Matplotlib's fill_between doesnt work with plot_date, any alternatives? - python

I want to create a plot just like this:
The code:
P.fill_between(DF.start.index, DF.lwr, DF.upr, facecolor='blue', alpha=.2)
P.plot(DF.start.index, DF.Rt, '.')
but with dates in the x axis, like this (without bands):
the code:
P.plot_date(DF.start, DF.Rt, '.')
the problem is that fill_between fails when x values are date_time objects.
Does anyone know of a workaround? DF is a pandas DataFrame.

It would help if you show how df is defined. What does df.info() report?

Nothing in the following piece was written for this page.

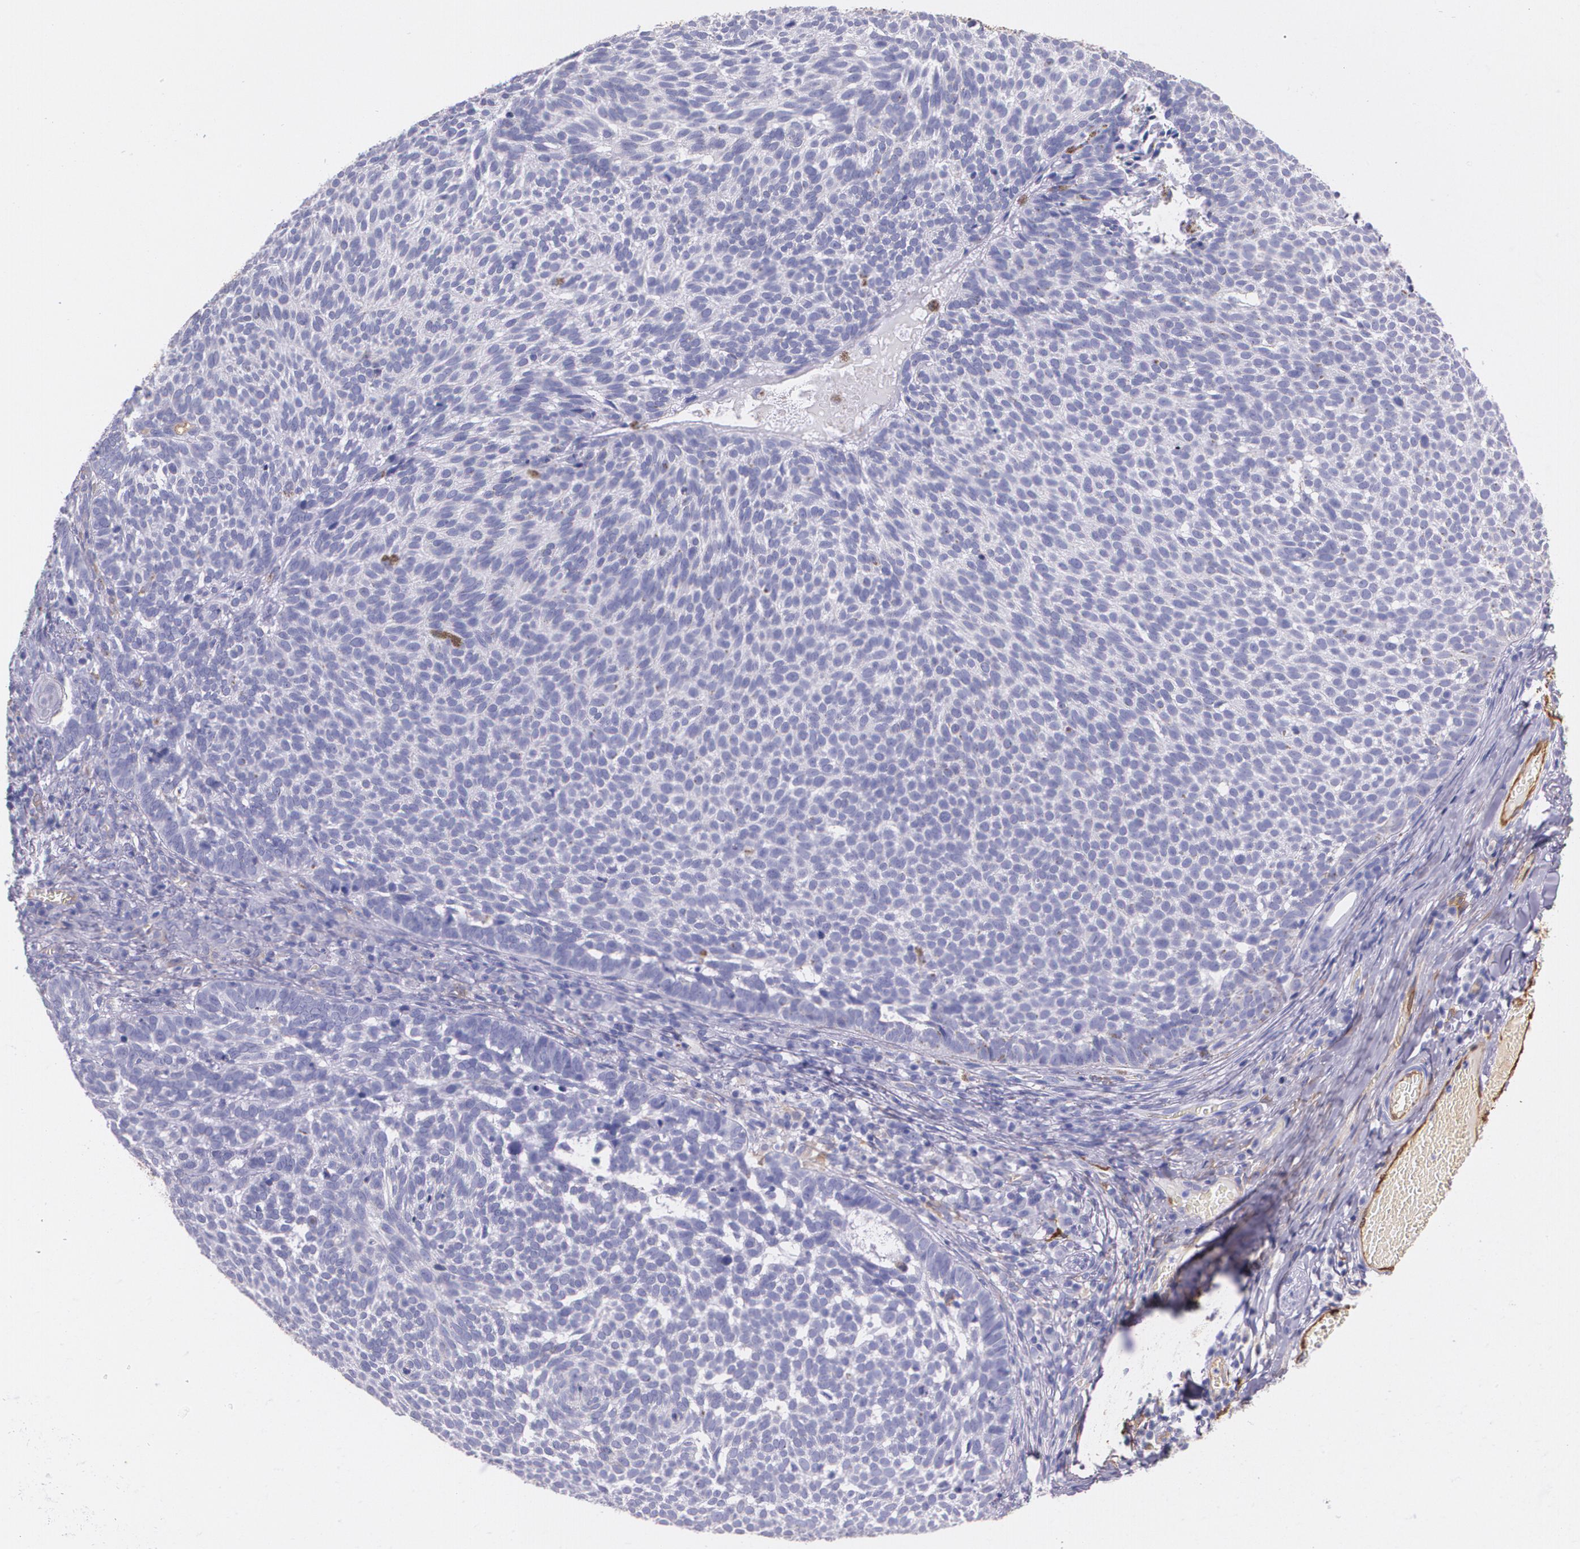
{"staining": {"intensity": "negative", "quantity": "none", "location": "none"}, "tissue": "skin cancer", "cell_type": "Tumor cells", "image_type": "cancer", "snomed": [{"axis": "morphology", "description": "Basal cell carcinoma"}, {"axis": "topography", "description": "Skin"}], "caption": "Immunohistochemistry (IHC) histopathology image of skin cancer stained for a protein (brown), which reveals no positivity in tumor cells. (IHC, brightfield microscopy, high magnification).", "gene": "MMP2", "patient": {"sex": "male", "age": 63}}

This will show us the dtypes of the columns.
There are many ways that dates can be represented: as strings, ints, floats, datetime.datetime, NumPy datetime64s, Pandas Timestamps, or Pandas DatetimeIndex. The correct way to plot it depends on what you have.
Here is an example showing your code works if df.index is a DatetimeIndex:
import numpy as np
import pandas as pd
import matplotlib.pyplot as plt
from scipy import stats
index = pd.date_range(start='2000-1-1', end='2015-1-1', freq='M')
N = len(index)
poisson = (stats.poisson.rvs(1000, size=(N,3))/100.0)
poisson.sort(axis=1)
df = pd.DataFrame(poisson, columns=['lwr', 'Rt', 'upr'], index=index)
plt.fill_between(df.index, df.lwr, df.upr, facecolor='blue', alpha=.2)
plt.plot(df.index, df.Rt, '.')
plt.show()
If the index has string representations of dates, then (with Matplotlib version 1.4.2) you would get a TypeError:
import numpy as np
import pandas as pd
import matplotlib.pyplot as plt
from scipy import stats
index = pd.date_range(start='2000-1-1', end='2015-1-1', freq='M')
N = len(index)
poisson = (stats.poisson.rvs(1000, size=(N,3))/100.0)
poisson.sort(axis=1)
df = pd.DataFrame(poisson, columns=['lwr', 'Rt', 'upr'])
index = [item.strftime('%Y-%m-%d') for item in index]
plt.fill_between(index, df.lwr, df.upr, facecolor='blue', alpha=.2)
plt.plot(index, df.Rt, '.')
plt.show()
yields
File "/home/unutbu/.virtualenvs/dev/local/lib/python2.7/site-packages/numpy/ma/core.py", line 2237, in masked_invalid
condition = ~(np.isfinite(a))
TypeError: Not implemented for this type
In this case, the fix is to convert the strings to Timestamps:
index = pd.to_datetime(index)

Regarding the error reported by chilliq:
TypeError: ufunc 'isfinite' not supported for the input types, and the inputs
could not be safely coerced to any supported types according to the casting
rule ''safe''
This can be produced if the DataFrame columns have "object" dtype when using fill_between. Changing the example column types and then trying to plot, as follows, results in the error above:
import numpy as np
import pandas as pd
import matplotlib.pyplot as plt
from scipy import stats
index = pd.date_range(start='2000-1-1', end='2015-1-1', freq='M')
N = len(index)
poisson = (stats.poisson.rvs(1000, size=(N,3))/100.0)
poisson.sort(axis=1)
df = pd.DataFrame(poisson, columns=['lwr', 'Rt', 'upr'], index=index)
dfo = df.astype(object)
plt.fill_between(df0.index, df0.lwr, df0.upr, facecolor='blue', alpha=.2)
plt.show()
From dfo.info() we see that the column types are "object":
<class 'pandas.core.frame.DataFrame'>
DatetimeIndex: 180 entries, 2000-01-31 to 2014-12-31
Freq: M
Data columns (total 3 columns):
lwr 180 non-null object
Rt 180 non-null object
upr 180 non-null object
dtypes: object(3)
memory usage: 5.6+ KB
Ensuring that the DataFrame has numerical columns will solve the problem. To do this we can use pandas.to_numeric to convert, as follows:
dfn = dfo.apply(pd.to_numeric, errors='ignore')
plt.fill_between(dfn.index, dfn.lwr, dfn.upr, facecolor='blue', alpha=.2)
plt.show()

I got similar error while using fill_between:
ufunc 'bitwise_and' not supported
However, in my case the cause of error was rather stupid. I was passing color parameter but without explicit argument name which caused it to be #4 parameter called where. So simply making sure keyword parameters has key solved the issue:
ax.fill_between(xdata, highs, lows, color=color, alpha=0.2)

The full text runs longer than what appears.